We are always tempted to see the kingdom of God associated with the victory of our way of thinking and living in the world, but the Kingdom of God is in our midst, in the form of Jesus, present physically like he was with his first disciples, or with us by his spirit, the Kingdom of God looks like Jesus, God’s son. Sadly we can think the kingdom of God is like the empire, or the Pharisees, we can equate it with a way of thinking or a political expression or political structure and get lead astray. Christian Europe is a good example of that, what we call Christendom, when people thought Christianity had conquered the known world, but there was need for reform and renewal and even revolution. Like with Francis of Assisi, whose renewed knowing of Jesus lead him away from the power structures of his day to live with and serve the poor. To look like Jesus…The reformation, Martin Luther’s reiteration of the grace of God in light of the churches excesses of selling indulgences to build a cathedral. To look like Jesus.  Today when Christians identify with the political agendas of either the conservative right and the progressive left, and equate hem with the Kingdom of God there is a need to be reminded that the Kingdom of God is neither but looks like Jesus and we need the renewal and reform that goes with that.

Secondly, Jesus teaching here points us to the fact that God’s purposes and plans are being worked out in human history. History is not just moving inevitably on ad infinitum, but God is working out his plans and that will come to fulfillment. We are called to live in these days in the light of that day. How we live our priorities, our vision are to be shaped by the Kingdom of God established in Jesus Christ and awaiting its consummation.

 The times when the church has lost the understanding of Eschatology in its true sense; not an idol curiosity about the future, but a trust that God is working out his purposes in the world, has been the time when the church has simply fallen asleep. When it has become an institution, simply holding on to past gains. It has lost its life because it has been afraid to lose that. When it has been aware of the presence of God with it and the call of God to be about its master’s purpose and plan for salvation, personal and on a societal level it has been a movement with the vitality and vision that allow it to face both suffering and tragedy, and the mind numbing sameness and challenges of everyday life.

The civil rights movement in America in the 1960’s is a great illustration. One of it’s catch cries was “keep your eyes on the prize”. Keep your eyes on the prize”. For them it was a very Kingdom of God vision of equality and justice and receiving the rights they were promised under the constitution of the United States, that kept them going, kept them persevering under opposition and oppression, that meant when they were met with violence they could take it and not be put off. But it was a saying that came from an old gospel spiritual, keep your eyes on the prize and keep your hand to the plough. It summarised the words of Hebrews 12 let us throw off everything that would hold us back, every sin that would bind and let us run the race set before us, with our eyes fixed firmly on Jesus the pioneer and perfecter of our faith.

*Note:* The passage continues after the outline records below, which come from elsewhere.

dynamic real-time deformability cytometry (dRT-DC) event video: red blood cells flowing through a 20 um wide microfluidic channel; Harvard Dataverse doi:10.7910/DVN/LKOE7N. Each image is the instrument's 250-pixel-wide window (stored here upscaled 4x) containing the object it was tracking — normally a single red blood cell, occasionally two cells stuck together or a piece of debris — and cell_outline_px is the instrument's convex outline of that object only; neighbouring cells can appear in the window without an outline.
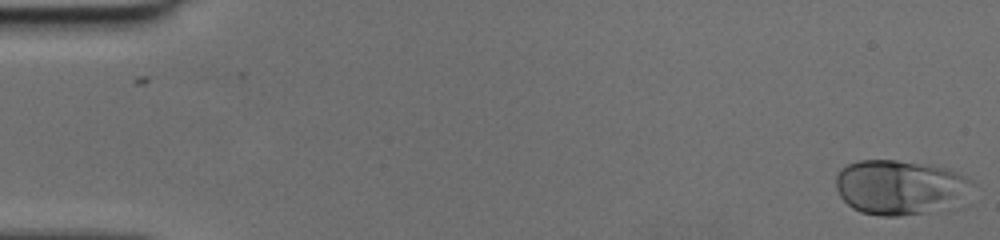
{"species": "human", "species_latin": "Homo sapiens", "temperature_condition": "cold", "stored_images_in_passage": 44, "camera_frame_rate_fps": 3000, "um_per_image_px": 0.085, "donor": {"sex": "female"}, "frame": {"image": 1, "passage_image": 1, "time_ms": 0.0, "image_size_px": [1000, 240], "cell_outline_px": [[976, 184], [968, 204], [964, 208], [948, 212], [900, 216], [880, 216], [860, 212], [852, 208], [840, 196], [836, 188], [836, 172], [840, 168], [848, 164], [860, 160], [896, 160], [932, 164], [948, 168], [972, 180]], "centroid_in_image_um": [76.71, 15.97], "position_along_channel_um": 8.3, "area_um2": 46.07}}
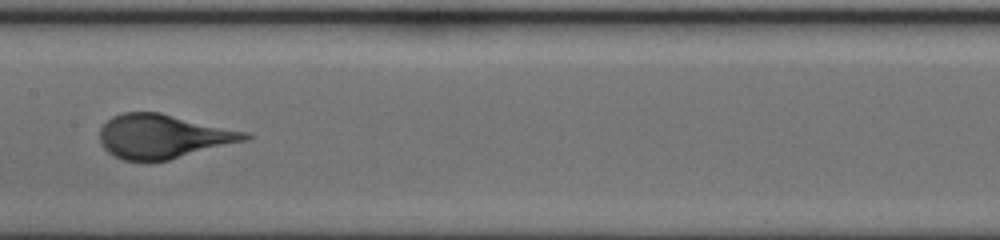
{"frame": {"image": 2, "passage_image": 26, "time_ms": 8.333, "image_size_px": [1000, 240], "cell_outline_px": [[252, 136], [248, 140], [168, 160], [124, 160], [108, 152], [100, 144], [100, 128], [112, 116], [124, 112], [160, 112], [252, 132]], "centroid_in_image_um": [13.92, 11.57], "position_along_channel_um": 193.5, "area_um2": 37.45}}
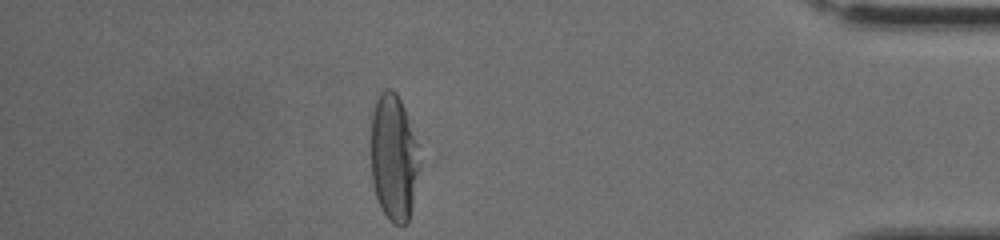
{"frame": {"image": 3, "passage_image": 44, "time_ms": 14.333, "image_size_px": [1000, 240], "cell_outline_px": [[420, 164], [412, 204], [408, 220], [404, 224], [396, 224], [388, 220], [376, 196], [372, 180], [372, 112], [376, 100], [380, 92], [384, 88], [392, 88], [396, 92], [404, 108], [416, 144]], "centroid_in_image_um": [33.45, 13.37], "position_along_channel_um": 401.7, "area_um2": 35.14}}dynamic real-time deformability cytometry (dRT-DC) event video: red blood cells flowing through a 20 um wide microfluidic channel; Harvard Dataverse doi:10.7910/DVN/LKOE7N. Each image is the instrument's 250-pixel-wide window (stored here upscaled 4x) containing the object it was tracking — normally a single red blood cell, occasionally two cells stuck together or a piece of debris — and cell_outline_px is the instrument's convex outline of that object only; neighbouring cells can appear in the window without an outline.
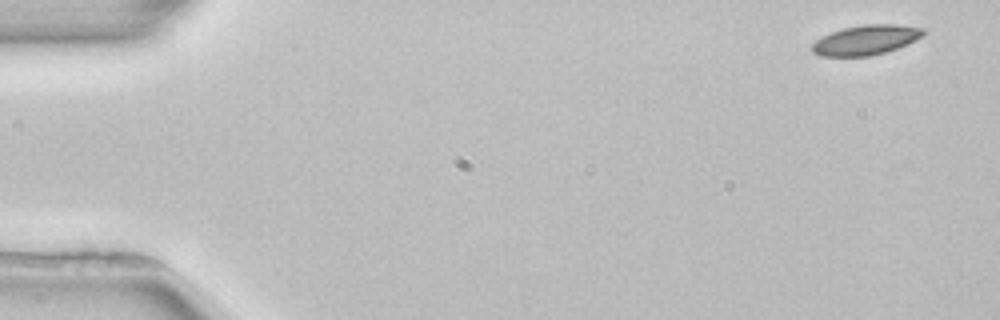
{"species": "common noctule bat (a hibernating species)", "species_latin": "Nyctalus noctula", "temperature_condition": "room temperature", "stored_images_in_passage": 3, "camera_frame_rate_fps": 3000, "um_per_image_px": 0.085, "animal": {"sex": "female", "body_mass_g": 22.7, "forearm_length_mm": 54.2}, "frame": {"image": 1, "passage_image": 1, "time_ms": 0.0, "image_size_px": [1000, 320], "cell_outline_px": [[924, 36], [908, 44], [884, 52], [868, 56], [820, 56], [812, 52], [812, 44], [816, 40], [832, 32], [844, 28], [864, 24], [896, 24], [924, 28]], "centroid_in_image_um": [73.62, 3.39], "position_along_channel_um": 11.4, "area_um2": 19.19}}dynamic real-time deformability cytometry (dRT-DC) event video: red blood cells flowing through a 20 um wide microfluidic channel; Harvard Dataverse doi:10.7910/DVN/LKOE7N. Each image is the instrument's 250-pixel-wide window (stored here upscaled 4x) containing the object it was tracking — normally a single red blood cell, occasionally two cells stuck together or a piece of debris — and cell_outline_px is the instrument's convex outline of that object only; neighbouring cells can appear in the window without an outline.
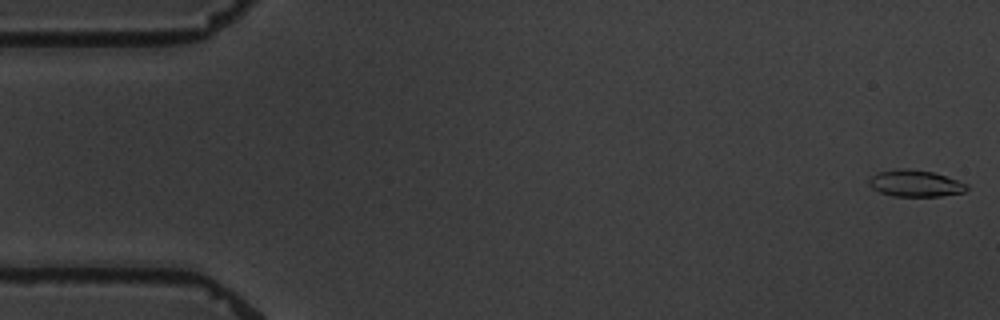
{"species": "common noctule bat (a hibernating species)", "species_latin": "Nyctalus noctula", "temperature_condition": "warm", "stored_images_in_passage": 6, "camera_frame_rate_fps": 3000, "um_per_image_px": 0.085, "animal": {"sex": "male", "body_mass_g": 19.5, "forearm_length_mm": 54.6}, "frame": {"image": 1, "passage_image": 1, "time_ms": 0.0, "image_size_px": [1000, 320], "cell_outline_px": [[968, 188], [964, 192], [940, 196], [892, 196], [880, 192], [872, 188], [868, 184], [868, 176], [880, 172], [900, 168], [908, 168], [932, 172], [968, 184]], "centroid_in_image_um": [77.75, 15.59], "position_along_channel_um": 7.2, "area_um2": 15.14}}
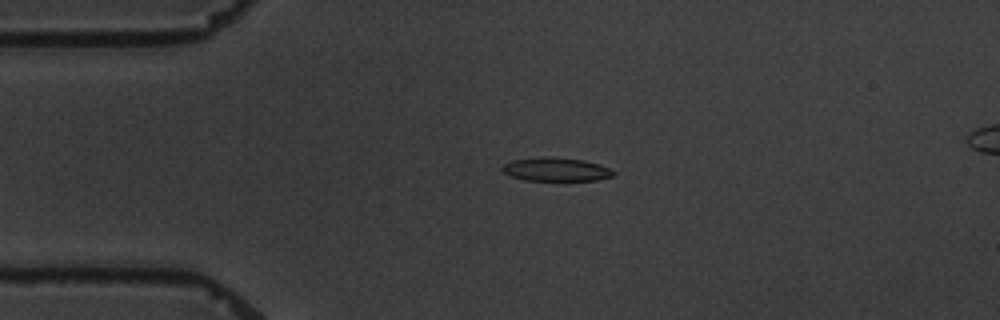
{"frame": {"image": 2, "passage_image": 4, "time_ms": 4.0, "image_size_px": [1000, 320], "cell_outline_px": [[616, 172], [612, 176], [596, 180], [524, 180], [512, 176], [504, 172], [500, 168], [504, 164], [512, 160], [584, 160], [600, 164]], "centroid_in_image_um": [47.31, 14.46], "position_along_channel_um": 37.7, "area_um2": 14.1}}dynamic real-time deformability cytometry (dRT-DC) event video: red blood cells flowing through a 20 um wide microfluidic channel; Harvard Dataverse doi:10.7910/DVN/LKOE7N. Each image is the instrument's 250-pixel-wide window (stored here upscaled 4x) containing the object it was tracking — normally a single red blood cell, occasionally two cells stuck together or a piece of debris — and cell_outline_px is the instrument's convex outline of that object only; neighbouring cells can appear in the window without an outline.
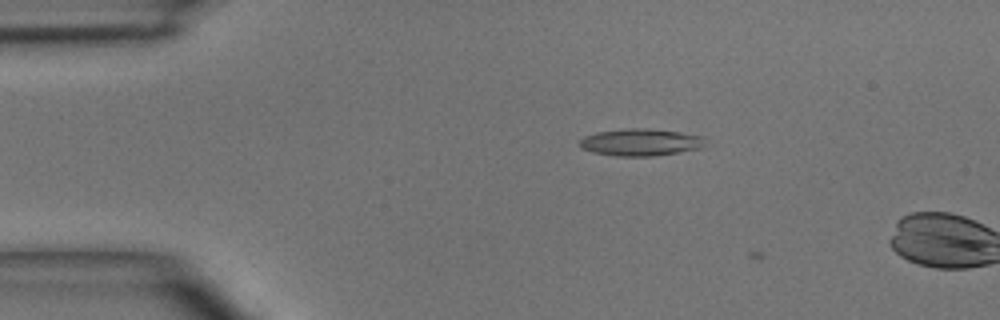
{"species": "common noctule bat (a hibernating species)", "species_latin": "Nyctalus noctula", "temperature_condition": "room temperature", "stored_images_in_passage": 3, "camera_frame_rate_fps": 3000, "um_per_image_px": 0.085, "animal": {"sex": "male", "body_mass_g": 15.6}, "frame": {"image": 1, "passage_image": 2, "time_ms": 1.0, "image_size_px": [1000, 320], "cell_outline_px": [[704, 148], [652, 156], [616, 156], [592, 152], [580, 148], [580, 140], [584, 136], [596, 132], [624, 128], [644, 128], [680, 132], [704, 136]], "centroid_in_image_um": [54.44, 12.09], "position_along_channel_um": 30.6, "area_um2": 19.94}}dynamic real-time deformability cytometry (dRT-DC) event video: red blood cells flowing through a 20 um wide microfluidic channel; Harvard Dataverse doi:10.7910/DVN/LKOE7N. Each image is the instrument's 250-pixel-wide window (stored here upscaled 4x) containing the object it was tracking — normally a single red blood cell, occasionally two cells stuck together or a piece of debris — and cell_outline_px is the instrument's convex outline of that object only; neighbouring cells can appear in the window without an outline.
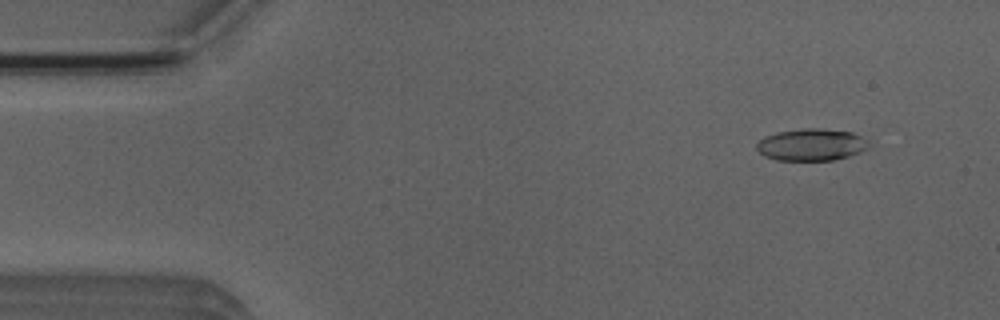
{"species": "Egyptian fruit bat (a non-hibernating species)", "species_latin": "Rousettus aegyptiacus", "temperature_condition": "room temperature", "stored_images_in_passage": 49, "camera_frame_rate_fps": 3000, "um_per_image_px": 0.085, "animal": {"sex": "male"}, "frame": {"image": 1, "passage_image": 5, "time_ms": 1.333, "image_size_px": [1000, 320], "cell_outline_px": [[868, 144], [860, 152], [848, 156], [832, 160], [776, 160], [764, 156], [756, 148], [756, 144], [764, 136], [776, 132], [800, 128], [824, 128], [852, 132], [860, 136]], "centroid_in_image_um": [68.9, 12.28], "position_along_channel_um": 16.1, "area_um2": 20.81}}
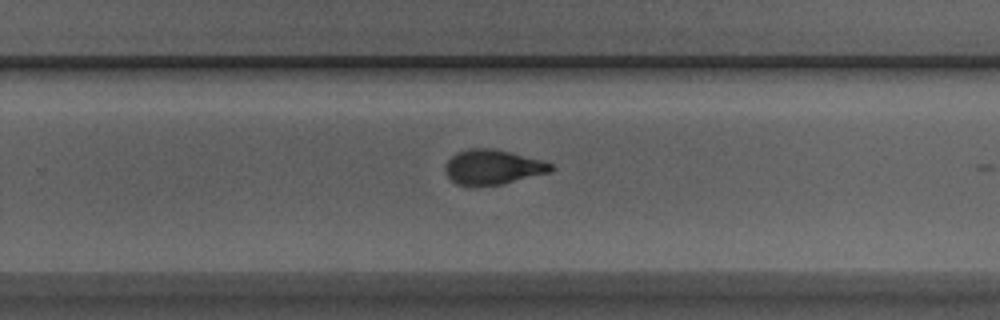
{"frame": {"image": 2, "passage_image": 33, "time_ms": 10.667, "image_size_px": [1000, 320], "cell_outline_px": [[552, 168], [548, 172], [500, 184], [476, 188], [468, 188], [456, 184], [444, 172], [444, 168], [448, 160], [456, 152], [468, 148], [496, 148], [544, 160], [552, 164]], "centroid_in_image_um": [41.81, 14.21], "position_along_channel_um": 288.0, "area_um2": 21.85}}
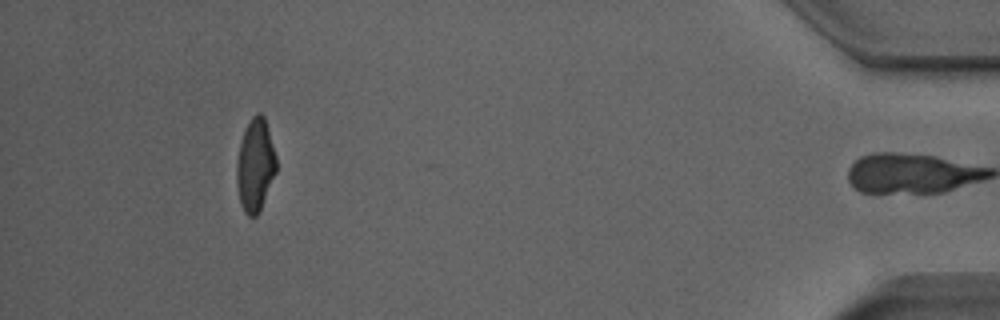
{"frame": {"image": 3, "passage_image": 48, "time_ms": 15.667, "image_size_px": [1000, 320], "cell_outline_px": [[276, 172], [260, 208], [256, 216], [248, 216], [244, 212], [240, 200], [236, 180], [236, 160], [244, 128], [252, 116], [256, 112], [260, 112], [264, 116], [276, 156]], "centroid_in_image_um": [21.68, 13.99], "position_along_channel_um": 413.5, "area_um2": 21.21}, "authors_computed_cell_mechanics": {"area_um2": 21.6172, "velocity_mm_per_s": 3.9284, "shape_relaxation_time_tau1_ms": 4.6088, "shape_relaxation_time_tau2_ms": 1.6629, "deformation_change_tau1": 0.1872, "deformation_change_tau2": 0.0739}}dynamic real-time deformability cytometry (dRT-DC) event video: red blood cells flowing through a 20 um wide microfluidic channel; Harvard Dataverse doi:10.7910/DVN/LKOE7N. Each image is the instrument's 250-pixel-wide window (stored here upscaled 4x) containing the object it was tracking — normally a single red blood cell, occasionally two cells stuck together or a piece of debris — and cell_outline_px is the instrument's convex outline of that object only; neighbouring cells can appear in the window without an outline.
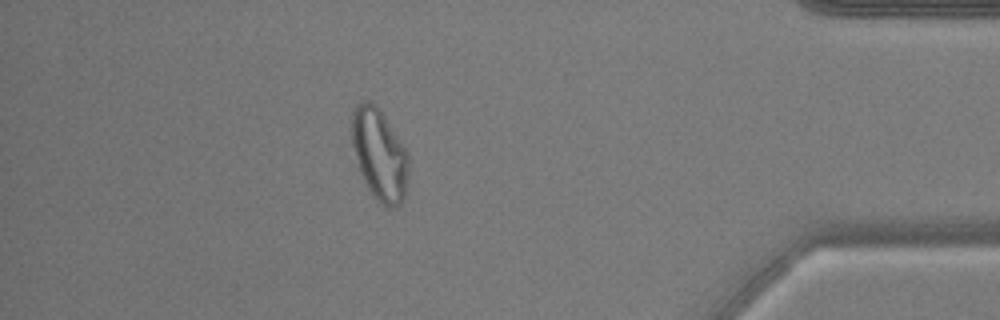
{"species": "common noctule bat (a hibernating species)", "species_latin": "Nyctalus noctula", "temperature_condition": "warm", "stored_images_in_passage": 53, "camera_frame_rate_fps": 3000, "um_per_image_px": 0.085, "animal": {"sex": "male", "body_mass_g": 17.9, "forearm_length_mm": 54.2}, "frame": {"image": 1, "passage_image": 46, "time_ms": 15.0, "image_size_px": [1000, 320], "cell_outline_px": [[408, 172], [404, 200], [396, 208], [384, 208], [372, 196], [360, 172], [352, 144], [352, 108], [356, 104], [364, 100], [368, 100], [376, 104], [408, 152]], "centroid_in_image_um": [32.25, 13.16], "position_along_channel_um": 402.9, "area_um2": 30.46}, "authors_computed_cell_mechanics": {"area_um2": 29.478, "velocity_mm_per_s": 3.8213, "shape_relaxation_time_tau1_ms": null, "shape_relaxation_time_tau2_ms": 1.373, "deformation_change_tau1": null, "deformation_change_tau2": 0.0917}}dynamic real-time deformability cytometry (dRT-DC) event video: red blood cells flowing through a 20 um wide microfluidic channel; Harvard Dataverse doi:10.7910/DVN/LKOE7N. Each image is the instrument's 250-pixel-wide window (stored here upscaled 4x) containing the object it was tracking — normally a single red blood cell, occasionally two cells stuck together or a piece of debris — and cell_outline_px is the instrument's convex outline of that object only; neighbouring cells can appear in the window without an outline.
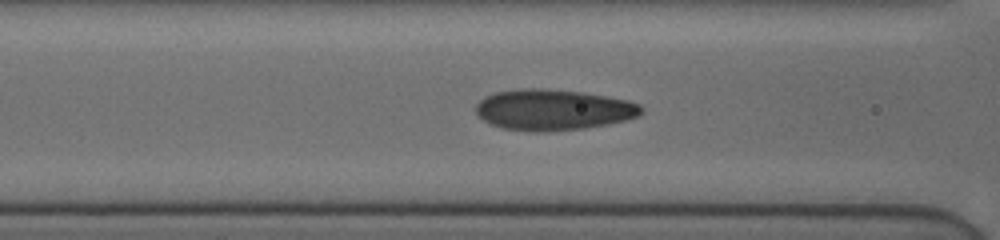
{"species": "human", "species_latin": "Homo sapiens", "temperature_condition": "cold", "stored_images_in_passage": 40, "camera_frame_rate_fps": 3000, "um_per_image_px": 0.085, "donor": {"sex": "female"}, "frame": {"image": 1, "passage_image": 19, "time_ms": 8.333, "image_size_px": [1000, 240], "cell_outline_px": [[644, 108], [636, 116], [624, 120], [608, 124], [584, 128], [500, 128], [484, 120], [476, 112], [476, 104], [484, 96], [496, 92], [524, 88], [540, 88], [580, 92], [608, 96], [628, 100], [640, 104]], "centroid_in_image_um": [47.04, 9.27], "position_along_channel_um": 119.6, "area_um2": 37.97}}
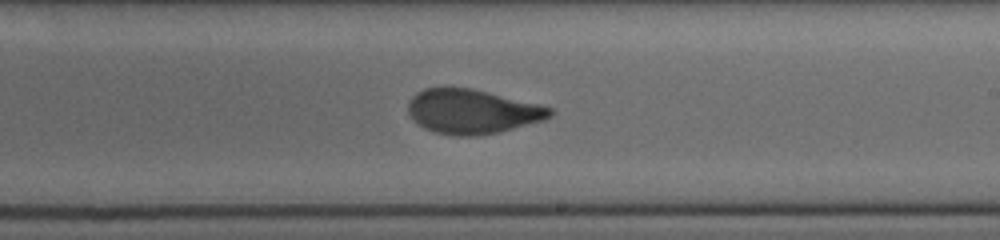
{"frame": {"image": 2, "passage_image": 30, "time_ms": 11.667, "image_size_px": [1000, 240], "cell_outline_px": [[552, 116], [544, 120], [500, 132], [476, 136], [456, 136], [436, 132], [424, 128], [408, 112], [408, 104], [412, 96], [416, 92], [424, 88], [472, 88], [540, 104], [552, 108]], "centroid_in_image_um": [40.17, 9.48], "position_along_channel_um": 248.8, "area_um2": 36.59}}
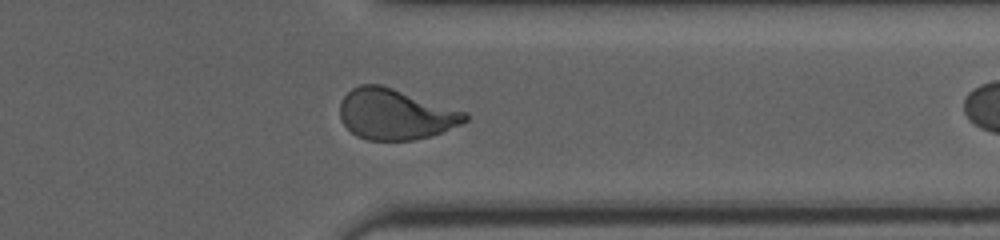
{"frame": {"image": 3, "passage_image": 39, "time_ms": 15.0, "image_size_px": [1000, 240], "cell_outline_px": [[468, 120], [460, 124], [440, 132], [428, 136], [412, 140], [368, 140], [356, 136], [340, 120], [340, 104], [344, 96], [352, 88], [360, 84], [380, 84], [468, 112]], "centroid_in_image_um": [33.59, 9.7], "position_along_channel_um": 377.8, "area_um2": 36.76}}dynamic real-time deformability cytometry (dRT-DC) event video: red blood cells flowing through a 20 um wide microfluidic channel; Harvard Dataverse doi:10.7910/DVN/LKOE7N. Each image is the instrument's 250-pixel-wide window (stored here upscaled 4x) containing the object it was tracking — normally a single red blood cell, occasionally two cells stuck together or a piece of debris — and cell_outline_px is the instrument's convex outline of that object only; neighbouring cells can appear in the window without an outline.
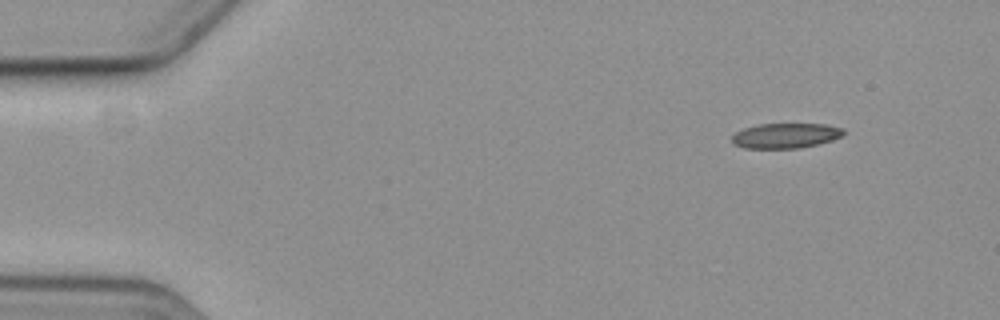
{"species": "common noctule bat (a hibernating species)", "species_latin": "Nyctalus noctula", "temperature_condition": "cold", "stored_images_in_passage": 3, "camera_frame_rate_fps": 3000, "um_per_image_px": 0.085, "animal": {"sex": "female", "body_mass_g": 19.3, "forearm_length_mm": 54.1}, "frame": {"image": 1, "passage_image": 1, "time_ms": 0.0, "image_size_px": [1000, 320], "cell_outline_px": [[844, 132], [840, 136], [832, 140], [820, 144], [800, 148], [744, 148], [732, 144], [732, 136], [736, 132], [744, 128], [760, 124], [824, 124], [844, 128]], "centroid_in_image_um": [66.77, 11.53], "position_along_channel_um": 18.2, "area_um2": 16.3}}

Lastly, How do we face the uncertain times, the times when it feel likes it the end of the world … It is with a ready steady faith that seek to put the presence of the Kingdom of God with us  a priority in our life…I’m drawn back to the image on the screen, because when I see it I can’t help but thing of the Irish monks in the navigato of St Brendan, one of the most ancient European pieces of literature. Who knelt to pray on the shore of their beloved land and then were willing to venture out onto the wild waves and uncertainty of time and seemingly at the mercy of tides and currents, storms and lulls the in search of the Kingdom of God. The image behind me is not some far off Irish coastal scene by the way it was taken at Ambury farm Park, it’s the moody Manukau, its right in the middle of suburban Auckland, I had to frame the shot to not get all those houses up in Hillsborough in frame, if you turn round from here you can see One tree Hill and the High Rises of the City. That is where we are called to set sail, with a ready steady faith, on the adventure of seeking the kingdom of God,  trusting Jesus is in the boat with us.